_Task directions_.
Retype the records without alteration, beginning with their first line and ending after the line that contains "collectors: E. Palmer".

_Provided records_.

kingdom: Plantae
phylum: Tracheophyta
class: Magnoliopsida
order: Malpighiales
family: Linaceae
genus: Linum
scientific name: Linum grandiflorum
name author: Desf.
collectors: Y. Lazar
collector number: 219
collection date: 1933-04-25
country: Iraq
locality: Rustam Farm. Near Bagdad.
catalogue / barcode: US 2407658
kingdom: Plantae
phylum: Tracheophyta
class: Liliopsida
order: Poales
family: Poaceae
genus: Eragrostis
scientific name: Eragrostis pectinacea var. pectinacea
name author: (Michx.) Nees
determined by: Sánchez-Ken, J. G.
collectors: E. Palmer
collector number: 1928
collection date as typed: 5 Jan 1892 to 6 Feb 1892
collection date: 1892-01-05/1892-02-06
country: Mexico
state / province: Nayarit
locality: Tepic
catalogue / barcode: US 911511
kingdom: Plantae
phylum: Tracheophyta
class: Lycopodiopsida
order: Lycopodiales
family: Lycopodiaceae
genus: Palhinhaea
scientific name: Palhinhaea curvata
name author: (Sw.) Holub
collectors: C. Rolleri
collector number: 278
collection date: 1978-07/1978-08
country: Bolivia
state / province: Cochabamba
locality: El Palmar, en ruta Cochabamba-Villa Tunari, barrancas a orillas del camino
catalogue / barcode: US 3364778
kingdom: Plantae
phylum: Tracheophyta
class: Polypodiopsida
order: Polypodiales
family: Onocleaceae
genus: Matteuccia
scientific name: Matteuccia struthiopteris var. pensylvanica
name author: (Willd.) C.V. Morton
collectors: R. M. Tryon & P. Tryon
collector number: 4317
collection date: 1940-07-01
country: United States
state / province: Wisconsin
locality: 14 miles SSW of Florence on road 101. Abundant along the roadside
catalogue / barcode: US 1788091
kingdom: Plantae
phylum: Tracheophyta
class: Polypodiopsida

_Finished task_.
kingdom: Plantae
phylum: Tracheophyta
class: Magnoliopsida
order: Malpighiales
family: Linaceae
genus: Linum
scientific name: Linum grandiflorum
name author: Desf.
collectors: Y. Lazar
collector number: 219
collection date: 1933-04-25
country: Iraq
locality: Rustam Farm. Near Bagdad.
catalogue / barcode: US 2407658
kingdom: Plantae
phylum: Tracheophyta
class: Liliopsida
order: Poales
family: Poaceae
genus: Eragrostis
scientific name: Eragrostis pectinacea var. pectinacea
name author: (Michx.) Nees
determined by: Sánchez-Ken, J. G.
collectors: E. Palmer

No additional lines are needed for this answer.